### Data shown
=======

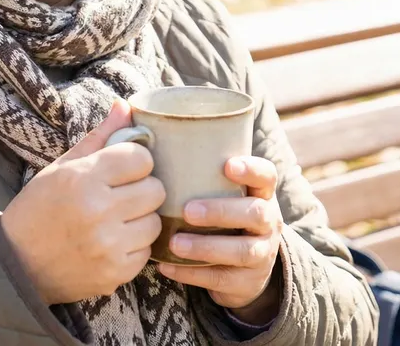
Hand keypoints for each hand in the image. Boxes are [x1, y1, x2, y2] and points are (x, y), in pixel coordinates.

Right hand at [0, 99, 165, 305]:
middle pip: (155, 189)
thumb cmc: (39, 206)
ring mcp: (108, 245)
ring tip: (118, 218)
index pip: (141, 158)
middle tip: (122, 193)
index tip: (123, 167)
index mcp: (83, 178)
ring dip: (141, 218)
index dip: (135, 160)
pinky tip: (113, 241)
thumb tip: (125, 106)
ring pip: (154, 222)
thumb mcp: (63, 166)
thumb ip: (99, 137)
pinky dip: (134, 245)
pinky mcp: (115, 273)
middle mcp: (99, 211)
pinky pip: (146, 252)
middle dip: (142, 188)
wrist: (17, 262)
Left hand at [158, 156, 283, 318]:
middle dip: (222, 211)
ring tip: (175, 244)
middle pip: (256, 213)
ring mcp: (261, 253)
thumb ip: (190, 162)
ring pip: (242, 251)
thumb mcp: (215, 188)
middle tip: (188, 210)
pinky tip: (166, 266)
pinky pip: (222, 279)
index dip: (251, 170)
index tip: (227, 165)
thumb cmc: (215, 207)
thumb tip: (133, 117)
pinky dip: (192, 273)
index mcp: (259, 192)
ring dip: (206, 247)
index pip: (266, 175)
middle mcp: (266, 221)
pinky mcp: (247, 282)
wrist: (242, 264)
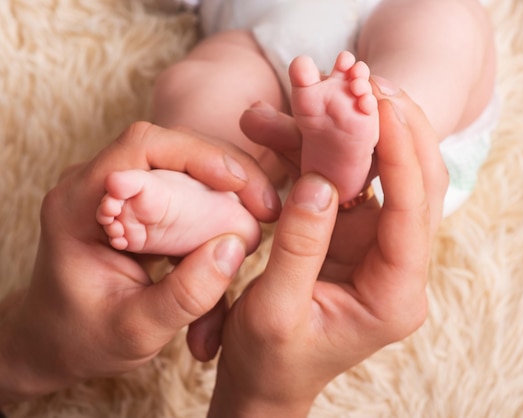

=======

### Activity
In the material above, locate the line containing "middle pip: (256, 213)" and the line containing "index mcp: (259, 192)". Transcribe exactly those two lines and every line between them, and nothing more.

### Response box
middle pip: (256, 213)
ring mcp: (261, 253)
thumb ip: (190, 162)
ring pip: (242, 251)
thumb mcp: (215, 188)
middle tip: (188, 210)
pinky tip: (166, 266)
pinky pip: (222, 279)
index dip: (251, 170)
index tip: (227, 165)
thumb cmc: (215, 207)
thumb tip: (133, 117)
pinky dip: (192, 273)
index mcp: (259, 192)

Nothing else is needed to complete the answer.